Concluso il più lungo sciopero nella storia della compagnia. Soddisfatto il premier Valls. Ma i 14 giorni di stop peseranno su azienda e contribuenti per quasi 300 milioni

I piloti di Air France-Klm hanno posto fine a uno sciopero che ha messo a terra oltre la metà dei voli della compagnia francese per almeno due settimane, il più lungo nella storia del gruppo. «Lo sciopero è finito», ha detto Julien Doboz, portavoce di uno dei sindacati dei piloti, lo Spaf. La protesta era nata dal progetto di una low cost (Transavia), che Air France-Klm avrebbe voluto creare. Lo stop all'agitazione è stato deciso nonostante non siano state accolte le rivendicazioni sindacali. Soddisfatto il primo ministro Manuel Valls, che aveva più volte definito «insopportabile» questo sciopero, sconfitti - in questo duro round - i sindacati transalpini che hanno motivato il passo indietro comunicato ieri con la volontà «di continuare il confronto in un clima più sereno». Su Transavia France, comunque, il consiglio di amministrazione di Air France ha confermato la volontà di andare avanti.

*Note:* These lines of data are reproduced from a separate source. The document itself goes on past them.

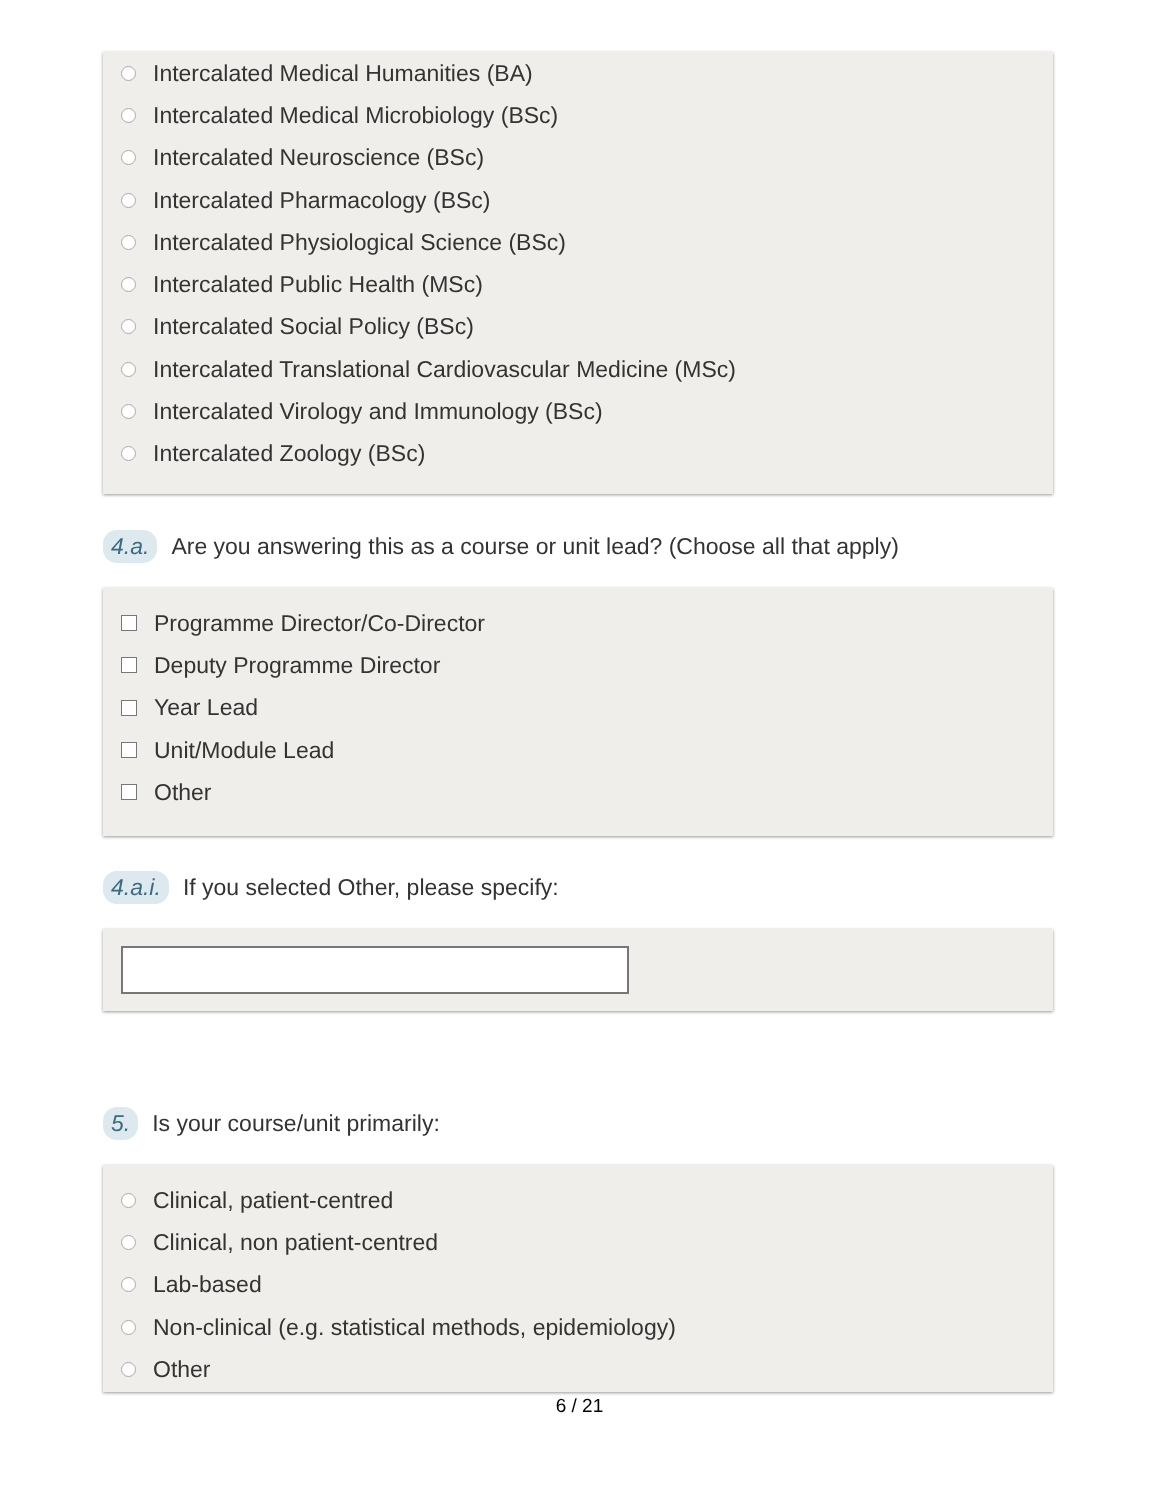Intercalated Medical Humanities (BA)
Intercalated Medical Microbiology (BSc)
Intercalated Neuroscience (BSc)
Intercalated Pharmacology (BSc)
Intercalated Physiological Science (BSc)
Intercalated Public Health (MSc)
Intercalated Social Policy (BSc)
Intercalated Translational Cardiovascular Medicine (MSc)
Intercalated Virology and Immunology (BSc)
Intercalated Zoology (BSc)
4.a. Are you answering this as a course or unit lead? (Choose all that apply)
Programme Director/Co-Director
Deputy Programme Director
Year Lead
Unit/Module Lead
Other
4.a.i. If you selected Other, please specify:
5. Is your course/unit primarily:
Clinical, patient-centred
Clinical, non patient-centred
Lab-based
Non-clinical (e.g. statistical methods, epidemiology)
Other
6 / 21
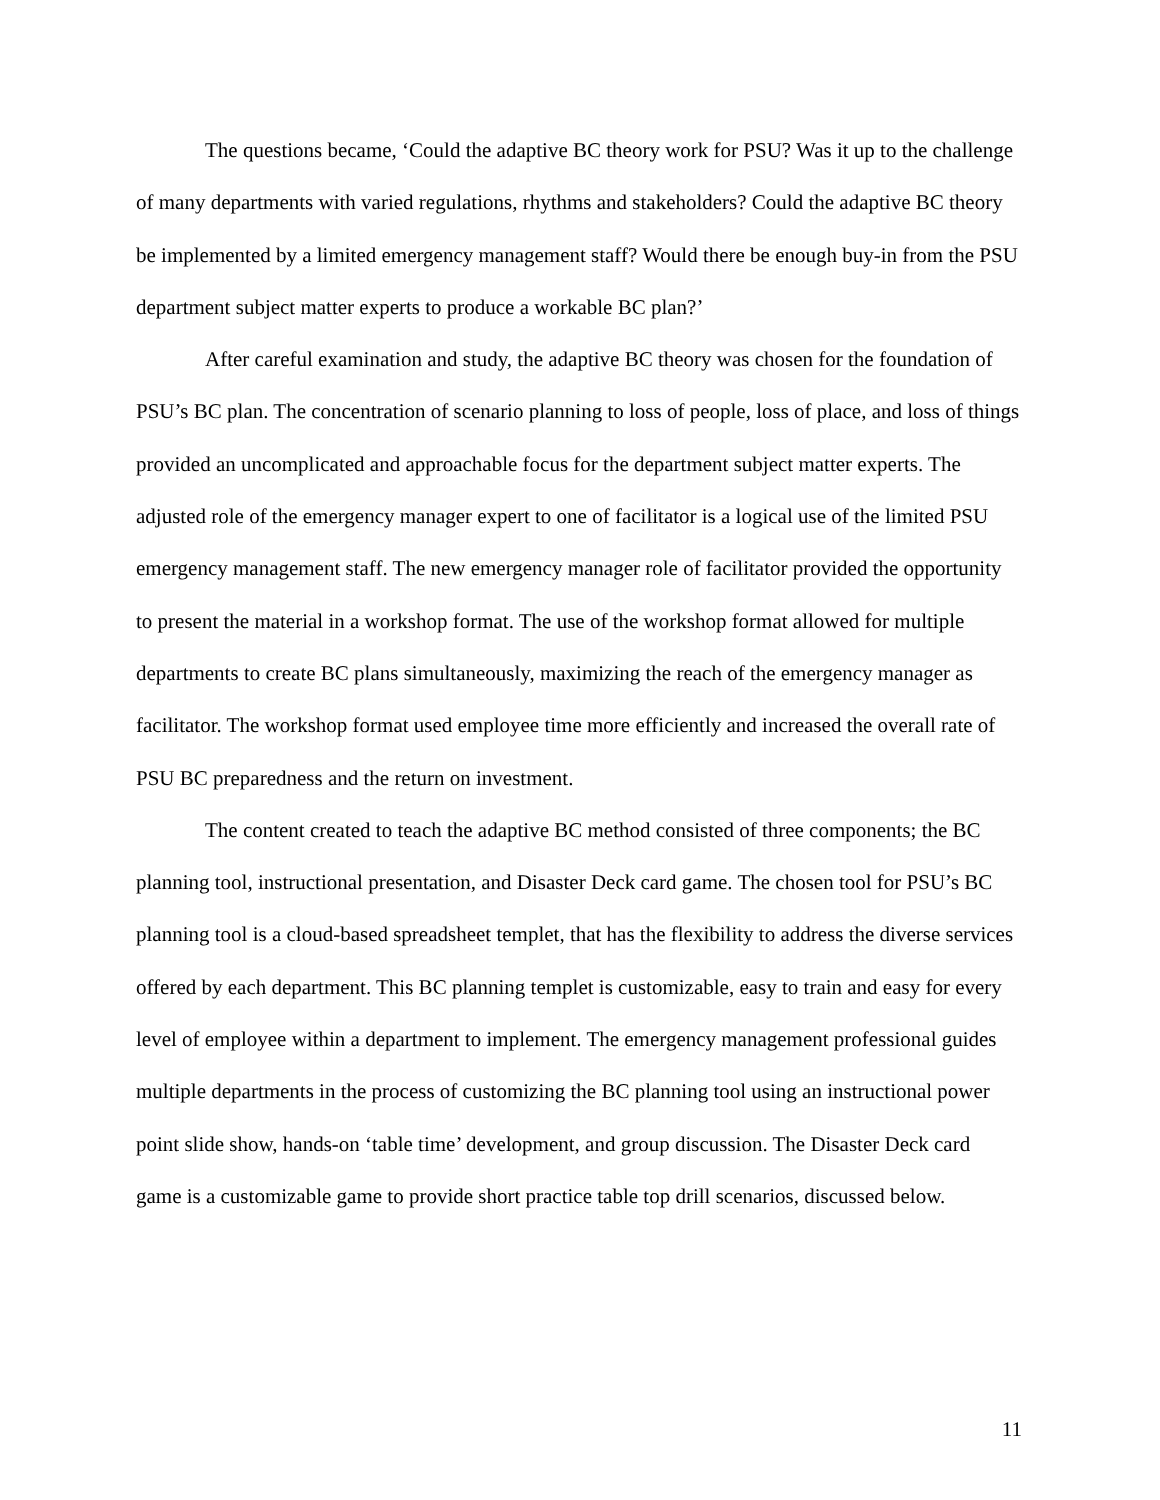The questions became, ‘Could the adaptive BC theory work for PSU? Was it up to the challenge of many departments with varied regulations, rhythms and stakeholders? Could the adaptive BC theory be implemented by a limited emergency management staff? Would there be enough buy-in from the PSU department subject matter experts to produce a workable BC plan?’
After careful examination and study, the adaptive BC theory was chosen for the foundation of PSU’s BC plan. The concentration of scenario planning to loss of people, loss of place, and loss of things provided an uncomplicated and approachable focus for the department subject matter experts. The adjusted role of the emergency manager expert to one of facilitator is a logical use of the limited PSU emergency management staff. The new emergency manager role of facilitator provided the opportunity to present the material in a workshop format. The use of the workshop format allowed for multiple departments to create BC plans simultaneously, maximizing the reach of the emergency manager as facilitator. The workshop format used employee time more efficiently and increased the overall rate of PSU BC preparedness and the return on investment.
The content created to teach the adaptive BC method consisted of three components; the BC planning tool, instructional presentation, and Disaster Deck card game. The chosen tool for PSU’s BC planning tool is a cloud-based spreadsheet templet, that has the flexibility to address the diverse services offered by each department. This BC planning templet is customizable, easy to train and easy for every level of employee within a department to implement. The emergency management professional guides multiple departments in the process of customizing the BC planning tool using an instructional power point slide show, hands-on ‘table time’ development, and group discussion. The Disaster Deck card game is a customizable game to provide short practice table top drill scenarios, discussed below.
11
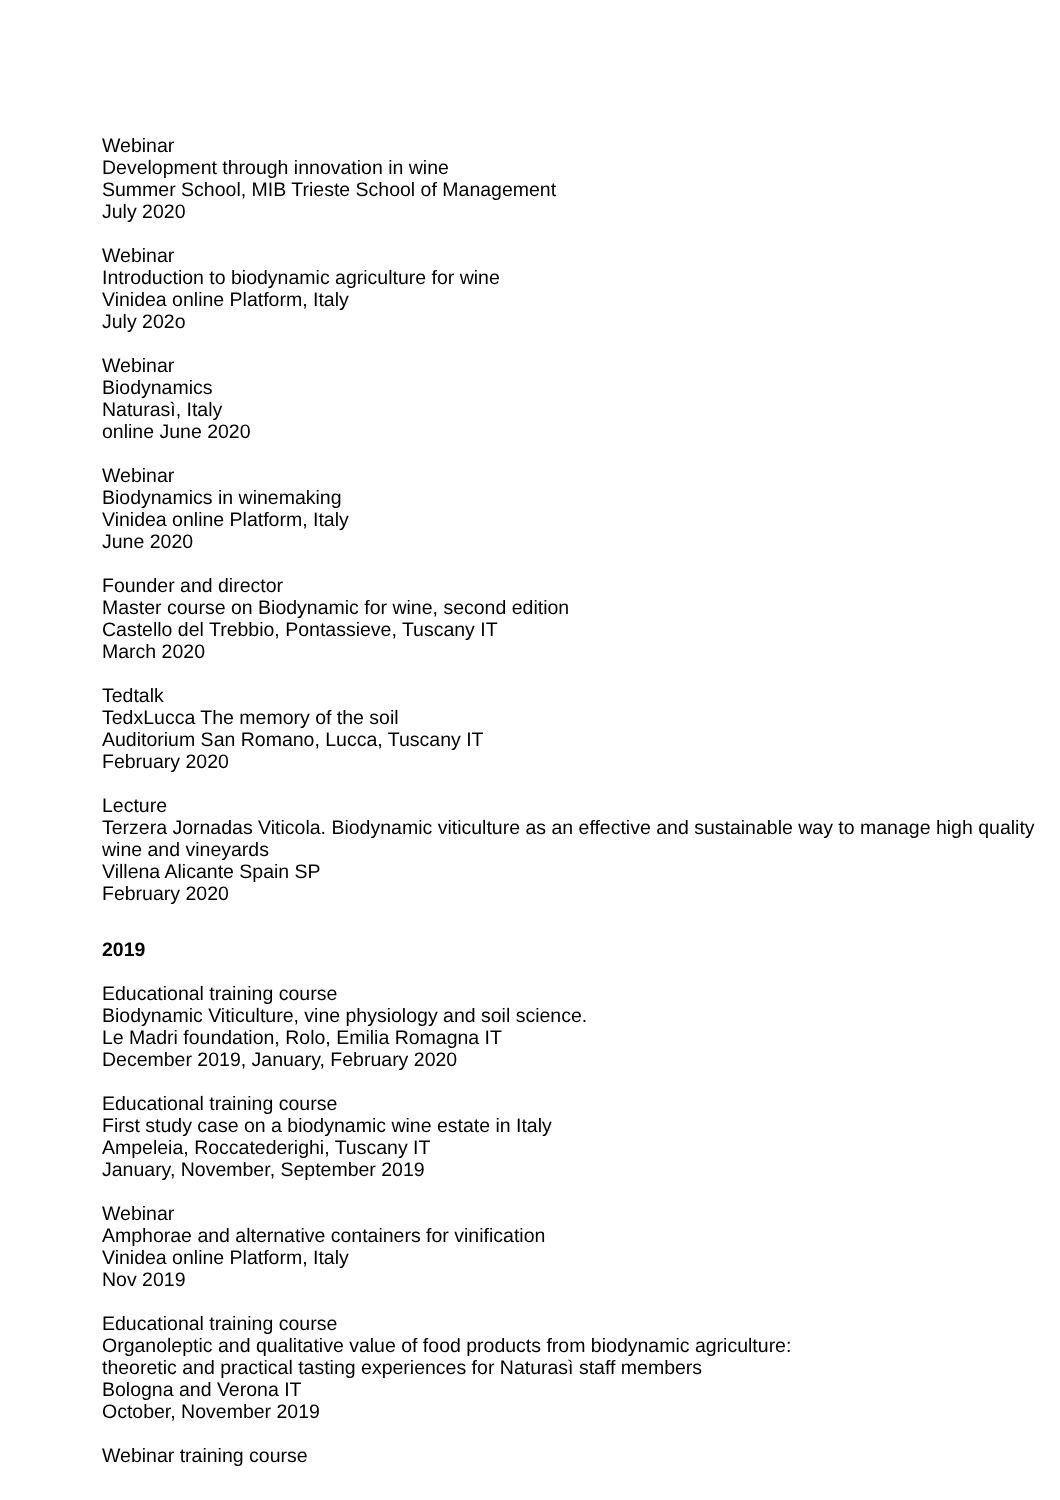Webinar
Development through innovation in wine
Summer School, MIB Trieste School of Management
July 2020
Webinar
Introduction to biodynamic agriculture for wine
Vinidea online Platform, Italy
July 202o
Webinar
Biodynamics
Naturasì, Italy
online June 2020
Webinar
Biodynamics in winemaking
Vinidea online Platform, Italy
June 2020
Founder and director
Master course on Biodynamic for wine, second edition
Castello del Trebbio, Pontassieve, Tuscany IT
March 2020
Tedtalk
TedxLucca The memory of the soil
Auditorium San Romano, Lucca, Tuscany IT
February 2020
Lecture
Terzera Jornadas Viticola. Biodynamic viticulture as an effective and sustainable way to manage high quality wine and vineyards
Villena Alicante Spain SP
February 2020
2019
Educational training course
Biodynamic Viticulture, vine physiology and soil science.
Le Madri foundation, Rolo, Emilia Romagna IT
December 2019, January, February 2020
Educational training course
First study case on a biodynamic wine estate in Italy
Ampeleia, Roccatederighi, Tuscany IT
January, November, September 2019
Webinar
Amphorae and alternative containers for vinification
Vinidea online Platform, Italy
Nov 2019
Educational training course
Organoleptic and qualitative value of food products from biodynamic agriculture:
theoretic and practical tasting experiences for Naturasì staff members
Bologna and Verona IT
October, November 2019
Webinar training course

A questo punto, fatti due conti, il braccio di ferro durato 14 giorni che ha visto prevalere la linea dell'Eliseo, sarebbe costato ad Air France-Klm fino a 280 milioni di euro (20 milioni al giorno) per mancati incassi, rimborsi, spese per il personale non scioperante, affitti degli aerei, accordi per i catering ecc. Una somma di tutto rispetto che, ovviamente, non tocca le casse dei sindacati francesi, bensì i conti già non floridi dell'azienda nonché il portafoglio dei contribuenti (in Air France-Klm, gruppo quotato a Parigi ed ex primo socio di Alitalia, lo Stato è azionista con circa il 16% delle quote, un altro 7% è invece nelle mani dei dipendenti).

La linea di fermezza adottata dal premier Valls rappresenta la chiara dimostrazione di come anche un governo di sinistra, come quello che ha nel presidente François Hollande il punto di riferimento, alla fine considera fuori dal tempo l'atteggiamento dei sindacati, gli stessi costretti poi a una sorta di resa. E il fatto che i danni causati dai giorni di sciopero, oltre a rischiare di mandare nuovamente in stallo Air France-Klm i cui conti del primo semestre, seppur ancora in rosso, avevano registrato un miglioramento, potrebbero in futuro impattare sui livelli occupazionali, denota il venir meno il compito principale di un'organizzazione: la tutela del lavoratore.

Ma oltre al bilancio ancora in sofferenza di Air France-Klm, l'agitazione non ha sicuramente giovato alla situazione economica di un Paese il cui governo, attraverso il ministro dell'Economia, Arnaud Montebourg, ha visto recentemente tagliare le stime sulla crescita: il Pil aumenterà solamente dello 0,4% quest'anno dal +1% della precedente stima. Lo stesso discorso, prendendo come esempio l'esito della vicenda Air France-Klm, può essere spostato sull'Italia, pure governata dalla sinistra e alla vigilia di uno sciopero generale, proclamato dalla Cgil di Susanna Camusso, sul nodo dell'articolo 18. Anche in questo caso l'ideologia che prevale sui fatti e sulla realtà di un Paese ancora nel tunnel della crisi, rischia di aggravare ancora di più la situazione e, paradossalmente per la forza sindacale, incidere negativamente sull'occupazione che in Italia, più che nel resto dell'Eurozona, è il primo problema da risolvere. La sinistra italiana al governo guardi all'esempio francese, non si faccia condizionare da chi è fuori dal tempo.